--- Start of Document extract ---
In this experiment, we evaluate the impact of prior belief elicitation on inferences. We present participants with a question about the relationship between two variables, and elicit their belief about the nature of that relationship (using the graphical device described in §3.1). We then expose participants to a sample from the ground-truth model, and present that sample side-by-side with their beliefs for analysis. Following exposure to the sample, we prompt participants to make an inference about the ‘true’ relationship, and ask them to adjust their prediction a second time. We compare this setup to a control condition that does not include elicitation prior to sample exposure. We score participants’ inferences by manually checking for consistency with the ground truth. Our primary metric is not whether participants can do Bayesian update, but whether their qualitative insight (captured in natural language) is compatible with the underlying data-generating model. To that end, we compare the rate of false and correct inferences in both conditions.

4.1 Hypotheses

We developed three hypotheses:

H1 — Eliciting prior beliefs will improve inference accuracy. Specifically, we expect participants in the Prior Elicitation group to have a higher number of correct inferences compared to those in Control. The argument behind this hypothesis is that eliciting participants’ beliefs will nudge them to incorporate their prior beliefs in the inference, hence guarding against extreme, spurious samples. We would thus expect the intervention group to be more successful at discriminating true from spurious visualizations.

H2 — The difference in accuracy between the two groups (Prior Elicitation vs. Control) will be more pronounced when the sample is small and incongruent with the ground truth. The latter presents a potentially higher likelihood of making an incorrect inference. We anticipate those whose beliefs are elicited prior to seeing such samples to draw on their priors, which serves to moderate the influence of misleading visualizations.

H3 — Participants who externalize their prior beliefs will be, on average, less trusting of samples relative to the Control. In particular, we expect small samples to be flagged as non-reliable more frequently in the former.

4.2 Participants

We recruited 80 participants (41 male and 39 female) from Amazon Mechanical Turk. Participants had a mean age of 34.7 years. We recruited workers who are US residents with a minimum task-approval rate of 98%. Participants received a $5 compensation upon completing the experiment. Based on a pilot, we estimated the experiment to take 40 minutes on average. The study was approved by Indiana University’s institutional review board.
--- End of Document extract ---
* [Problem 1] From the belief-elicitation study excerpt, extract everything from "H3 — Participants" down to "institutional review board." word for word.
* [Problem 2] Please extend the belief-elicitation study excerpt past its final sentence in the same style.
The items have no connection to the belief-elicitation study excerpt.
--- Start of Given entries ---
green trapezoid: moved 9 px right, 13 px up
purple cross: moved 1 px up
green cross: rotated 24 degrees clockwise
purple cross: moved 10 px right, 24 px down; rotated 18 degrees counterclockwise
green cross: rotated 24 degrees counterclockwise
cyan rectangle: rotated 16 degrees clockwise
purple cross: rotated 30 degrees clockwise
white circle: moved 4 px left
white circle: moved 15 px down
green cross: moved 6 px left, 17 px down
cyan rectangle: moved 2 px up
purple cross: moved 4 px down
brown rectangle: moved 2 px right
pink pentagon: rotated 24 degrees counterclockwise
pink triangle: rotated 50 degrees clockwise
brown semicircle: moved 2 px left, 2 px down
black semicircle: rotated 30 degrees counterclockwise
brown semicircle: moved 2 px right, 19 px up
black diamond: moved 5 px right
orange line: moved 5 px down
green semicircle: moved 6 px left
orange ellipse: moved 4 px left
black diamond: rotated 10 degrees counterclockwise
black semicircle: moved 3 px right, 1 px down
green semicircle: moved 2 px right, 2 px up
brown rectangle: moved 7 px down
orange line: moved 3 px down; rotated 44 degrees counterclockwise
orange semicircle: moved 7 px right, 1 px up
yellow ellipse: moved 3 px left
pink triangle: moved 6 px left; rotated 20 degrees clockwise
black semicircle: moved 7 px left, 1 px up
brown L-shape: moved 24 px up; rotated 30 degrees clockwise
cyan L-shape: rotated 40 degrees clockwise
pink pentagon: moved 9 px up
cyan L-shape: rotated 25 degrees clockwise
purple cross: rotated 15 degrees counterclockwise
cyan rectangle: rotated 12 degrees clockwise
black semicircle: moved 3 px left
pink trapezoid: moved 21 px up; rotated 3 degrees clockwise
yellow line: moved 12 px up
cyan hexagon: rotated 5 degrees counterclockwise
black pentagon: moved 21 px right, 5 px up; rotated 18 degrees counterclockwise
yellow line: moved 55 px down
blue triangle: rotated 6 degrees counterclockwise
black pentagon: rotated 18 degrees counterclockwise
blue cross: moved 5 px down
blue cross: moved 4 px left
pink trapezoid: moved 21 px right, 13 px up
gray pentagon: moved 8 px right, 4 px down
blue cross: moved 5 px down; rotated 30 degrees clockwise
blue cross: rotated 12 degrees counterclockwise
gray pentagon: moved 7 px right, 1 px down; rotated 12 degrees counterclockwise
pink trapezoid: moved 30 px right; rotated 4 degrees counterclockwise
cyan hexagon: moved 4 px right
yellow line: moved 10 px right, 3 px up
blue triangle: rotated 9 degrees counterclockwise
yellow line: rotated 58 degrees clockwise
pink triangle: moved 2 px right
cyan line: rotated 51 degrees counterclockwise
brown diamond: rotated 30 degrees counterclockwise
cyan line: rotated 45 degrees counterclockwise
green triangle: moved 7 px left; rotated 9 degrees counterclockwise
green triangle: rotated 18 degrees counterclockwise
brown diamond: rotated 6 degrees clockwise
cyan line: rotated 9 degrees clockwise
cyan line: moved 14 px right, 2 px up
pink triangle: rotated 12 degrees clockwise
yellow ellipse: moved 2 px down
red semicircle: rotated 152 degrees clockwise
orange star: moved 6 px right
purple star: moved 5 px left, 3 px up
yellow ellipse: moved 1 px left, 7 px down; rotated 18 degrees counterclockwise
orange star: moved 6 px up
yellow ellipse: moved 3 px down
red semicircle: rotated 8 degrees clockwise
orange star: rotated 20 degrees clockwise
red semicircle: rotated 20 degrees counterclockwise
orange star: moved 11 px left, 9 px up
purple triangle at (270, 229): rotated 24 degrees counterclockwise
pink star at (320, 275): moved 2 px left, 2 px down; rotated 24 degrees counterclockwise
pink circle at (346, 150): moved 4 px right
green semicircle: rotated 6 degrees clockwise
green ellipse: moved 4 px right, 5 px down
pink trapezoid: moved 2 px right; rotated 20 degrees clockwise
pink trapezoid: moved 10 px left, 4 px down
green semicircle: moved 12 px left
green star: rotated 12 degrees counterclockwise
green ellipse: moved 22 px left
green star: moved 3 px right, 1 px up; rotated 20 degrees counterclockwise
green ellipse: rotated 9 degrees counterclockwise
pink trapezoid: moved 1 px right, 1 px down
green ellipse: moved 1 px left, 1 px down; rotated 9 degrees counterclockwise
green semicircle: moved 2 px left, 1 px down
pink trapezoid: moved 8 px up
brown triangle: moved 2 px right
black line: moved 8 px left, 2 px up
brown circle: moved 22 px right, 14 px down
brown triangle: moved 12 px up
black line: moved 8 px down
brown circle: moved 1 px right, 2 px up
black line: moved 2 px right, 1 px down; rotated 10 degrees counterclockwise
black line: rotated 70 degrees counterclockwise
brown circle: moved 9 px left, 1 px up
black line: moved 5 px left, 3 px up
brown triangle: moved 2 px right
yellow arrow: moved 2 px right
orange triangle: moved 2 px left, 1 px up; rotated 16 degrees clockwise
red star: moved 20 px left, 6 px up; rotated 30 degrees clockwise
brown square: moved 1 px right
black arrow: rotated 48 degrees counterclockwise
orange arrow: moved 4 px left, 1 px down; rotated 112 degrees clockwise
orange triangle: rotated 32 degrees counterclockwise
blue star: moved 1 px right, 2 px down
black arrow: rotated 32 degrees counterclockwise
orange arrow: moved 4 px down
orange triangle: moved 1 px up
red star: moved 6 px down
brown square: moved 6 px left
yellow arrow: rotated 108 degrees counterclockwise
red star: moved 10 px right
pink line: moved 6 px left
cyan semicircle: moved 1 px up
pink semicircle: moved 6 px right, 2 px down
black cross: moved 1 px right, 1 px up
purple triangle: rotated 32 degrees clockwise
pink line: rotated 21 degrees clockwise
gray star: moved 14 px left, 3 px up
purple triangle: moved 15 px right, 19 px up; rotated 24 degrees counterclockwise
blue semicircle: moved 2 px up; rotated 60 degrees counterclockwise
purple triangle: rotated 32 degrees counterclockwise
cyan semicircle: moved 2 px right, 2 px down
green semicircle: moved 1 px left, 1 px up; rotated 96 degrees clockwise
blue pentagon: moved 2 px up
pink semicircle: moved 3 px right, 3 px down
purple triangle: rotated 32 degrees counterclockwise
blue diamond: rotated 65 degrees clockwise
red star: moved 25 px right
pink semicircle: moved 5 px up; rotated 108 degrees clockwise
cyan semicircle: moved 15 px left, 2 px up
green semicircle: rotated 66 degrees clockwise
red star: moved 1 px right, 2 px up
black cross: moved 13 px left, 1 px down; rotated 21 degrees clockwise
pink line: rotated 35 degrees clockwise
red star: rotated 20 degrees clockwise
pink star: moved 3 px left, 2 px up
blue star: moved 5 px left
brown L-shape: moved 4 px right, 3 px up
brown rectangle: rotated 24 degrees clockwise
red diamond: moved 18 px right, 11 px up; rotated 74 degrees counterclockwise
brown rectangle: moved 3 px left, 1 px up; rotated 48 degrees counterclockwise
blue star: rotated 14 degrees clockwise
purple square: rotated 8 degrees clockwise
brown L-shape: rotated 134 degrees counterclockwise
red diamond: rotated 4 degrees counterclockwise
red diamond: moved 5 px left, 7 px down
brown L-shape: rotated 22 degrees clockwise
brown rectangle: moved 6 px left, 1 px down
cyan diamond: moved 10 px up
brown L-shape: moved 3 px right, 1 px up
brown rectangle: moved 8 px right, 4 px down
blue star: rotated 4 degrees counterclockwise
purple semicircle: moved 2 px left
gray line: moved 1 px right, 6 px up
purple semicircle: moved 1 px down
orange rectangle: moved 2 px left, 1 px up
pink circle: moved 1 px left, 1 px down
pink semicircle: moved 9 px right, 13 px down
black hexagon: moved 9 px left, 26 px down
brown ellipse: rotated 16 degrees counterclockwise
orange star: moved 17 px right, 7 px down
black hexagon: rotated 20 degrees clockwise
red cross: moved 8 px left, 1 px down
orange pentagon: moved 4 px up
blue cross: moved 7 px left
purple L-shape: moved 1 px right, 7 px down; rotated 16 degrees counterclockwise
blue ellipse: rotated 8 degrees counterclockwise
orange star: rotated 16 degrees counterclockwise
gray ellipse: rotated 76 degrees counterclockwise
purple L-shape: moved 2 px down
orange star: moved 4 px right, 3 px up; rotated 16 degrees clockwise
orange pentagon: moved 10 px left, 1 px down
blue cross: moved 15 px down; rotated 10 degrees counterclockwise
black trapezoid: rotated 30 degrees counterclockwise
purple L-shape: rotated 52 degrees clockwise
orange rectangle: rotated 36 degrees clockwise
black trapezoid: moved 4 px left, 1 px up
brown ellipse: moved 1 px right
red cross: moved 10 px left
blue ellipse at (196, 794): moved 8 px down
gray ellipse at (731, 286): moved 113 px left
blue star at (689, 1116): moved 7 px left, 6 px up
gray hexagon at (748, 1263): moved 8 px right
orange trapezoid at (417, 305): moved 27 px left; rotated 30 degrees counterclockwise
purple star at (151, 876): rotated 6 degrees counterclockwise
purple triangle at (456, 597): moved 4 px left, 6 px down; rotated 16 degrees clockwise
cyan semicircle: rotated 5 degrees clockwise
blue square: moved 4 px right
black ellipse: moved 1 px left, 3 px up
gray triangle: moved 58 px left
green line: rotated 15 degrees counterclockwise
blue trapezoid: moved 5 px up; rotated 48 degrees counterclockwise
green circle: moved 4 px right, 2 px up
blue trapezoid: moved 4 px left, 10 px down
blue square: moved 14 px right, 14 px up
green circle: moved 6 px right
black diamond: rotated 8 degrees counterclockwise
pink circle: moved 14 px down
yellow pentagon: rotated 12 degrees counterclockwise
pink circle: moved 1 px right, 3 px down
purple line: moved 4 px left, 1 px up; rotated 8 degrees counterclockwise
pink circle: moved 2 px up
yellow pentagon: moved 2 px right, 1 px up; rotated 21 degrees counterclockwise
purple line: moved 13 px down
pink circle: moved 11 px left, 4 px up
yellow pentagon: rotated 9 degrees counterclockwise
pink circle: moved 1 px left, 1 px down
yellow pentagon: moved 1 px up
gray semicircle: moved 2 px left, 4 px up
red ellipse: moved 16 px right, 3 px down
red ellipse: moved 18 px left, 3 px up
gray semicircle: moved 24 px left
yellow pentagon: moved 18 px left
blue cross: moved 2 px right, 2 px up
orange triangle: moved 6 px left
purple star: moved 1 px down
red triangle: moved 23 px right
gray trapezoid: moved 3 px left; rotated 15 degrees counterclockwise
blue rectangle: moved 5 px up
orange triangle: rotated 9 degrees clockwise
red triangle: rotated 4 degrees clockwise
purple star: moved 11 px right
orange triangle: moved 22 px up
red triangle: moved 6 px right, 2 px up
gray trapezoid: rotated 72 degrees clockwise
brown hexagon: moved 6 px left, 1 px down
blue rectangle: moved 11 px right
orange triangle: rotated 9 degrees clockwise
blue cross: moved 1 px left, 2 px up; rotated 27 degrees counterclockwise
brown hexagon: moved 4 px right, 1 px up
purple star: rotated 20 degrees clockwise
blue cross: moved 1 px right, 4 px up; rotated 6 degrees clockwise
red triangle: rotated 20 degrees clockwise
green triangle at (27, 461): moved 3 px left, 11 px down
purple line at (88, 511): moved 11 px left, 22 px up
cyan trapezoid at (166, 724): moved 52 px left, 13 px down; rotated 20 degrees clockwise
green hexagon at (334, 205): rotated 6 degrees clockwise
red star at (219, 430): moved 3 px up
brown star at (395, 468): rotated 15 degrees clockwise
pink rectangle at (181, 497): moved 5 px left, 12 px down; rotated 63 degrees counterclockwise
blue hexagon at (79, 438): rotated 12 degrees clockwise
--- End of Given entries ---
* [Written response 1]
H3 — Participants who externalize their prior beliefs will be, on average, less trusting of samples relative to the Control. In particular, we expect small samples to be flagged as non-reliable more frequently in the former.

4.2 Participants

We recruited 80 participants (41 male and 39 female) from Amazon Mechanical Turk. Participants had a mean age of 34.7 years. We recruited workers who are US residents with a minimum task-approval rate of 98%. Participants received a $5 compensation upon completing the experiment. Based on a pilot, we estimated the experiment to take 40 minutes on average. The study was approved by Indiana University’s institutional review board.

* [Written response 2]
4.3 Apparatus and Experimental Design

The experiment was a between-subject design. Half the participants (40 individuals) were randomly assigned to the Prior Elicitation condition. The other half were assigned to the Control. Participants completed a total of 16 trials corresponding to the prompt questions developed in §3.2. Specifically, a trial consisted of one question about the relationship between two variables (e.g., “What is the relationship between a movie’s running time and its total box office sales?”). Participants in the Prior Elicitation condition were first asked to visually externalize their belief in response to the question. They did so by setting the slope of the trendline and adjusting the uncertainty slider (see Figure 1). Next, participants were presented with a scatterplot containing a sample from the ground truth. The sample was displayed side-by-side with the belief model in one slide. The slide prompted the participant to compare the two and indicate whether they thought the sample was “reliable” or not. Lastly, after exposure to the sample, participants were asked to re-specify their belief graphically about the relationship, after having been exposed to a sample. Additionally, they were asked to respond to two open-ended prompts: one to report on what they inferred about the “true relationship” and a second to describe how the sample affected their “prediction”. The sequence is illustrated in Figure 4.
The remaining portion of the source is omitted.